Research Brief
Fairness in Law Enforcement Facial Recognition
This research examines fairness, subgroup performance, and deployment risk in facial recognition systems used in law enforcement and high-impact biometric decision environments.
Why This Matters
Facial recognition systems can achieve strong aggregate performance while still producing uneven error rates across demographic or operational groups. In law enforcement contexts, these failures can carry serious consequences.
Evaluation must therefore move beyond overall accuracy and examine false positive rates, false negative rates, subgroup reliability, and deployment suitability.
Key Findings
- Aggregate accuracy can conceal subgroup-level performance failures.
- False positive and false negative disparities carry different deployment risks.
- Threshold choices can affect fairness and operational reliability.
- Post-deployment auditing is essential for high-impact facial recognition systems.
Subgroup Error Disparities
Aggregate accuracy alone does not reveal how facial recognition systems perform across demographic groups.

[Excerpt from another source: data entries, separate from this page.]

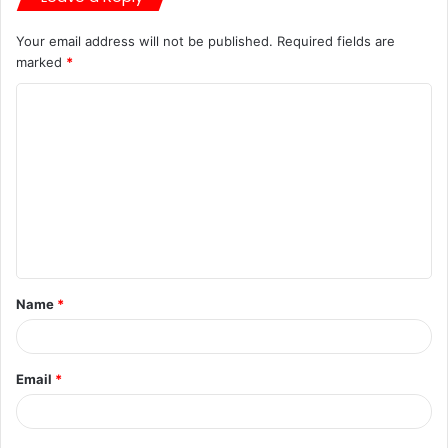
Your email address will not be published.
Required fields are
marked
*
Name
*
Email
*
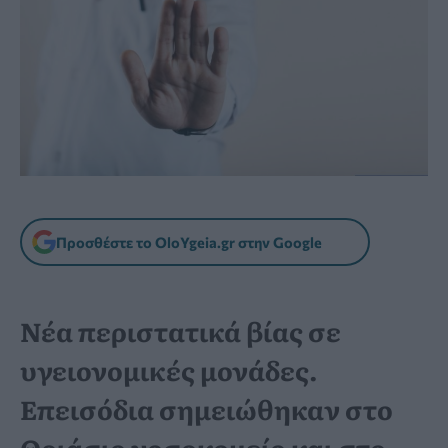
Προσθέστε το OloYgeia.gr στην Google
Νέα περιστατικά βίας σε
υγειονομικές μονάδες.
Επεισόδια σημειώθηκαν στο
Θριάσιο νοσοκομείο και στο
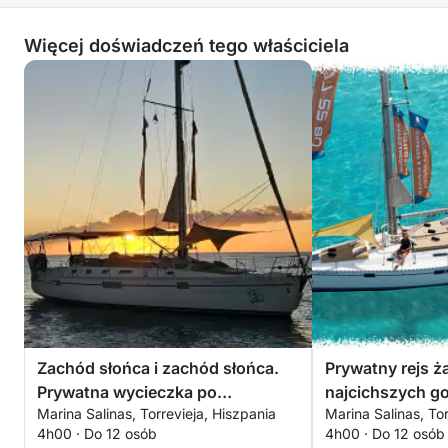
- 4 kamizelki ratunkowe (dziecięce i dorosłe).
Więcej doświadczeń tego właściciela
- Kilka rurek i masek (dziecięce i dorosłe).
- Kilka makaronów kąpielowych.
--------------------------------------
Co ZABRAĆ:
- Ręcznik
- Krem z filtrem
- Jedzenie
Zachód słońca i zachód słońca.
Prywatny rejs 
- Napoje
Prywatna wycieczka po
najcichszych g
Marina Salinas, Torrevieja, Hiszpania
Marina Salinas, Tor
Torrevieja.
Torrevieja.
- Lód do picia lub chłodzenia (dostępne są duże
4h00 · Do 12 osób
4h00 · Do 12 osób
chłodziarki plażowe, ale wymagają lodu, który nie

Subgroup-level false positive and false negative rates can vary substantially despite a single overall accuracy score.
| Demographic Attribute | Metric | Minimum | Maximum |
|---|---|---|---|
| Race | FPR | 0.2015 | 0.3518 |
| Race | FNR | 0.1357 | 0.3117 |
| Age | FPR | 0.2453 | 0.4601 |
| Age | FNR | 0.1117 | 0.4958 |
Subgroup-level evaluation showing substantial variation in error rates across demographic groups despite a single aggregate accuracy value.
Deployment Relevance
In law enforcement applications, model errors are not only technical misclassifications. They can influence operational decisions, public trust, accountability, and institutional legitimacy.
This work supports the broader Ducaltus focus on evaluating whether AI systems are fair, reliable, governable, and suitable for high-stakes deployment.